I use Source.queue to queue up HttpRequests and throttle it on the client side to download files from a remote server. I understand that Source.queue is not threadsafe and we need to use MergeHub to make it threadsafe. Following is the piece of code that uses Source.queue and uses cachedHostConnectionPool.
import java.io.File
import akka.actor.Actor
import akka.event.Logging
import akka.http.scaladsl.Http
import akka.http.scaladsl.client.RequestBuilding
import akka.http.scaladsl.model.{HttpResponse, HttpRequest, Uri}
import akka.stream._
import akka.stream.scaladsl._
import akka.util.ByteString
import com.typesafe.config.ConfigFactory
import scala.concurrent.{Promise, Future}
import scala.concurrent.duration._
import scala.util.{Failure, Success}
class HttpClient extends Actor with RequestBuilding {
implicit val system = context.system
val logger = Logging(system, this)
implicit lazy val materializer = ActorMaterializer()
val config = ConfigFactory.load()
val remoteHost = config.getString("pool.connection.host")
val remoteHostPort = config.getInt("pool.connection.port")
val queueSize = config.getInt("pool.queueSize")
val throttleSize = config.getInt("pool.throttle.numberOfRequests")
val throttleDuration = config.getInt("pool.throttle.duration")
import scala.concurrent.ExecutionContext.Implicits.global
val connectionPool = Http().cachedHostConnectionPool[Promise[HttpResponse]](host = remoteHost, port = remoteHostPort)
// Construct a Queue
val requestQueue =
Source.queue[(HttpRequest, Promise[HttpResponse])](queueSize, OverflowStrategy.backpressure)
.throttle(throttleSize, throttleDuration.seconds, 1, ThrottleMode.shaping)
.via(connectionPool)
.toMat(Sink.foreach({
case ((Success(resp), p)) => p.success(resp)
case ((Failure(error), p)) => p.failure(error)
}))(Keep.left)
.run()
// Convert Promise[HttpResponse] to Future[HttpResponse]
def queueRequest(request: HttpRequest): Future[HttpResponse] = {
val responsePromise = Promise[HttpResponse]()
requestQueue.offer(request -> responsePromise).flatMap {
case QueueOfferResult.Enqueued => responsePromise.future
case QueueOfferResult.Dropped => Future.failed(new RuntimeException("Queue overflowed.
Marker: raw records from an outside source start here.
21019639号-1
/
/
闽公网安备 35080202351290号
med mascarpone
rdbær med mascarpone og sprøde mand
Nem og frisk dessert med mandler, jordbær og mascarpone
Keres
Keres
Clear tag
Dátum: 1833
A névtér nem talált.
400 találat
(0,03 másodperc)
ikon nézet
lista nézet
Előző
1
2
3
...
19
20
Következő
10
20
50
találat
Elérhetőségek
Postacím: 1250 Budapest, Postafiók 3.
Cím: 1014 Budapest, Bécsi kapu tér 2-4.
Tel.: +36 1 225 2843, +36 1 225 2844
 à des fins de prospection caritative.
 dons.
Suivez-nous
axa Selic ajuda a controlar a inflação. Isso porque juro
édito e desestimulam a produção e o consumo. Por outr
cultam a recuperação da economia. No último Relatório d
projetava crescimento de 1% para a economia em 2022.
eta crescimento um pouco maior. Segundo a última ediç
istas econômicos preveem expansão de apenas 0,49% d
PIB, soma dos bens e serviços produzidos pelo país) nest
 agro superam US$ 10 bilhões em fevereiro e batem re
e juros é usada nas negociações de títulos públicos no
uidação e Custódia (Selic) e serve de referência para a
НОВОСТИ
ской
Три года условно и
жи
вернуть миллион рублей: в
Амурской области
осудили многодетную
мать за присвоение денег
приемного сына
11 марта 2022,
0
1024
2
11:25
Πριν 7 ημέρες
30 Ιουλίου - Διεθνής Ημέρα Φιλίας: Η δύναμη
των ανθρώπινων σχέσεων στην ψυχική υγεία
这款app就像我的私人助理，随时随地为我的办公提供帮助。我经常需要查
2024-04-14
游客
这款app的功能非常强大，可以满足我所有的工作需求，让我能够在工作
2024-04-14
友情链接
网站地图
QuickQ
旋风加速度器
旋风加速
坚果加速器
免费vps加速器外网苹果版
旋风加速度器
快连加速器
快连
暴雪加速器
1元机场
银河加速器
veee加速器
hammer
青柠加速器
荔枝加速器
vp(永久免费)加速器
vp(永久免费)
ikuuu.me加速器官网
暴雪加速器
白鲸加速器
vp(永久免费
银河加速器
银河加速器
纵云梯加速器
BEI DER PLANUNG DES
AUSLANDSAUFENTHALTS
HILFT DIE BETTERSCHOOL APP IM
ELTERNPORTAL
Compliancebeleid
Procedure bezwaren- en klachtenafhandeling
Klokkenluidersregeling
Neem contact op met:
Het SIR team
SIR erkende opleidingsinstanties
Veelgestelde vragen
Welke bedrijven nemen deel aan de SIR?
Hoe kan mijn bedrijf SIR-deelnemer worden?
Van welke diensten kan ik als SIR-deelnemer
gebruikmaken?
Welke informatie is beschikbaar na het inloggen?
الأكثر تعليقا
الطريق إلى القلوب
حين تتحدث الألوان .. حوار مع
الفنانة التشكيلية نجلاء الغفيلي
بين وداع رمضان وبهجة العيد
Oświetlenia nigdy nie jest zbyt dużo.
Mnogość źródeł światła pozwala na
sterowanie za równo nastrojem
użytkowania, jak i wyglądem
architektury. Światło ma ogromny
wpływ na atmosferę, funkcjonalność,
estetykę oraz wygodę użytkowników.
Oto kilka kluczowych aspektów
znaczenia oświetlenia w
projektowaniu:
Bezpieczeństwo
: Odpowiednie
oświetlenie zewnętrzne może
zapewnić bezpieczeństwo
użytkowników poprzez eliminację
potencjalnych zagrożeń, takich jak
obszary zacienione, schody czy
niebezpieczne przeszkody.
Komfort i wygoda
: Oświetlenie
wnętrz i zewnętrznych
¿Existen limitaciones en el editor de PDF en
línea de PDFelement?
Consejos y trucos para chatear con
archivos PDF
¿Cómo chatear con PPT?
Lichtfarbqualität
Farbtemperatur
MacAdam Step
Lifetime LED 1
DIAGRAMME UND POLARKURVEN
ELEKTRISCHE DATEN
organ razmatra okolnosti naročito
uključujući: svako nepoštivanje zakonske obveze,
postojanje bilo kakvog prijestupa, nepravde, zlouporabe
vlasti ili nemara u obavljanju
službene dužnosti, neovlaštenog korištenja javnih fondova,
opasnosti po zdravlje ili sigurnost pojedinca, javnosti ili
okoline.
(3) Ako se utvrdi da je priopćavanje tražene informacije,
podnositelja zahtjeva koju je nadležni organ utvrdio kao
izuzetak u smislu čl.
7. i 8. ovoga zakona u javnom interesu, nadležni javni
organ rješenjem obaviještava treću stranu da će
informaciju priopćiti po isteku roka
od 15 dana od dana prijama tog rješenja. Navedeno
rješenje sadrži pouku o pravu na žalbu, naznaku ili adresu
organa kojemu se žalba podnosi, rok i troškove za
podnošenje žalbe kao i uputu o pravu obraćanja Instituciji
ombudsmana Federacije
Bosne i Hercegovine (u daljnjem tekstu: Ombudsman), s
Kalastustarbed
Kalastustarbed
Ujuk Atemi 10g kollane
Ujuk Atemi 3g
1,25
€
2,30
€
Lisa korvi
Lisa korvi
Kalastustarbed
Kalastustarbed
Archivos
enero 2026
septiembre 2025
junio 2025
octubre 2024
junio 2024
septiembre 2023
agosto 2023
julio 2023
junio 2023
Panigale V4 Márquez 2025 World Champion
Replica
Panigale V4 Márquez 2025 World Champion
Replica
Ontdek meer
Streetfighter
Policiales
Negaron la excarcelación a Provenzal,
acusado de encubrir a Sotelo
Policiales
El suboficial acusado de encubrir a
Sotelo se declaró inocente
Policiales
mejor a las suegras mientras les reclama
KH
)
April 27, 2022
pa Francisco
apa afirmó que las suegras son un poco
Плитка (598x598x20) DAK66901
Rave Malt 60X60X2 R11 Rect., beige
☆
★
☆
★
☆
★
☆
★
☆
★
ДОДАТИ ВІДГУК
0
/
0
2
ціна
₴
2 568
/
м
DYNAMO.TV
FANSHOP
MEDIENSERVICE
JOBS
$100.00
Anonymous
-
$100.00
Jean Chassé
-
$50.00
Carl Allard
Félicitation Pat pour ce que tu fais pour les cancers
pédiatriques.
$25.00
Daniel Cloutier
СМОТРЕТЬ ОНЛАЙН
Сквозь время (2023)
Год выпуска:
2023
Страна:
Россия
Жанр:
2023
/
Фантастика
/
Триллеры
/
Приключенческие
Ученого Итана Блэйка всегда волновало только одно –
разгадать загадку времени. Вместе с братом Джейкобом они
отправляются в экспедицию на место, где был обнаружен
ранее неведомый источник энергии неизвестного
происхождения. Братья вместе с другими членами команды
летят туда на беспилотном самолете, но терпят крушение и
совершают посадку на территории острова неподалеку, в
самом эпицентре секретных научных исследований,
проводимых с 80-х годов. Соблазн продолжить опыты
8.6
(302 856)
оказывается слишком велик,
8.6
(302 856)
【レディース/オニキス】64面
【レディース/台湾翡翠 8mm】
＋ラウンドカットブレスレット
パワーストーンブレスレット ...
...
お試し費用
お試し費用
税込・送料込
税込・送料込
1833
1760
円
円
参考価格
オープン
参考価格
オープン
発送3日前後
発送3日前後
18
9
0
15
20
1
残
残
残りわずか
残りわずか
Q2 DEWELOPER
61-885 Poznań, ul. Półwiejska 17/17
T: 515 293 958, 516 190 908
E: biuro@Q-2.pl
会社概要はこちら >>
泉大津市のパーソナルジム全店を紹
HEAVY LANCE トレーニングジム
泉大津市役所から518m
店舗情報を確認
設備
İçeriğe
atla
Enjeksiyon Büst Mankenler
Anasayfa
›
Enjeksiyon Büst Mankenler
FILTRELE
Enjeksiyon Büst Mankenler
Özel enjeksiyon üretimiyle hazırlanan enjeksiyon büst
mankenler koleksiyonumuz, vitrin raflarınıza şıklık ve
Try again later."))
case QueueOfferResult.Failure(ex) => Future.failed(ex)
case QueueOfferResult.QueueClosed => Future.failed(new RuntimeException("Queue was closed (pool shut down) while running the request. Try again later."))
}
}
def receive = {
case "download" =>
val uri = Uri(s"http://localhost:8080/file_csv.csv")
downloadFile(uri, new File("/tmp/compass_audience.csv"))
}
def downloadFile(uri: Uri, destinationFilePath: File) = {
def fileSink: Sink[ByteString, Future[IOResult]] =
Flow[ByteString].buffer(512, OverflowStrategy.backpressure)
.toMat(FileIO.toPath(destinationFilePath.toPath)) (Keep.right)
// Submit to queue and execute HttpRequest and write HttpResponse to file
Source.fromFuture(queueRequest(Get(uri)))
.flatMapConcat(_.entity.dataBytes)
.via(Framing.delimiter(ByteString("\n"), maximumFrameLength = 10000, allowTruncation = true))
.map(_.utf8String)
.map(d => s"$d\n")
.map(ByteString(_))
.runWith(fileSink)
}
}
However, when I use MergeHub, it returns Sink[(HttpRequest, Promise[HttpResponse]), NotUsed]. I need to extract the response.entity.dataBytes and write the response to a file using a filesink. I am not able figure out how to use MergeHub to achieve this. Any help will be appreciated.
val hub: Sink[(HttpRequest, Promise[HttpResponse]), NotUsed] =
MergeHub.source[(HttpRequest, Promise[HttpResponse])](perProducerBufferSize = queueSize)
.throttle(throttleSize, throttleDuration.seconds, 1, ThrottleMode.shaping)
.via(connectionPool)
.toMat(Sink.foreach({
case ((Success(resp), p)) => p.success(resp)
case ((Failure(error), p)) => p.failure(error)
}))(Keep.left)
.run()
Source.Queue is actually thread safe now. If you want to use MergeHub:
private lazy val poolFlow: Flow[(HttpRequest, Promise[HttpResponse]), (Try[HttpResponse], Promise[HttpResponse]), Http.HostConnectionPool] =
Http().cachedHostConnectionPool[Promise[HttpResponse]](host).tail.head, port, connectionPoolSettings)
val ServerSink =
poolFlow.toMat(Sink.foreach({
case ((Success(resp), p)) => p.success(resp)
case ((Failure(e), p)) => p.failure(e)
}))(Keep.left)
// Attach a MergeHub Source to the consumer. This will materialize to a
// corresponding Sink.
val runnableGraph: RunnableGraph[Sink[(HttpRequest, Promise[HttpResponse]), NotUsed]] =
MergeHub.source[(HttpRequest, Promise[HttpResponse])](perProducerBufferSize = 16).to(ServerSink)
val toConsumer: Sink[(HttpRequest, Promise[HttpResponse]), NotUsed] = runnableGraph.run()
protected[akkahttp] def executeRequest[T](httpRequest: HttpRequest, unmarshal: HttpResponse => Future[T]): Future[T] = {
val responsePromise = Promise[HttpResponse]()
Source.single((httpRequest -> responsePromise)).runWith(toConsumer)
responsePromise.future.flatMap(handleHttpResponse(_, unmarshal))
)
}
}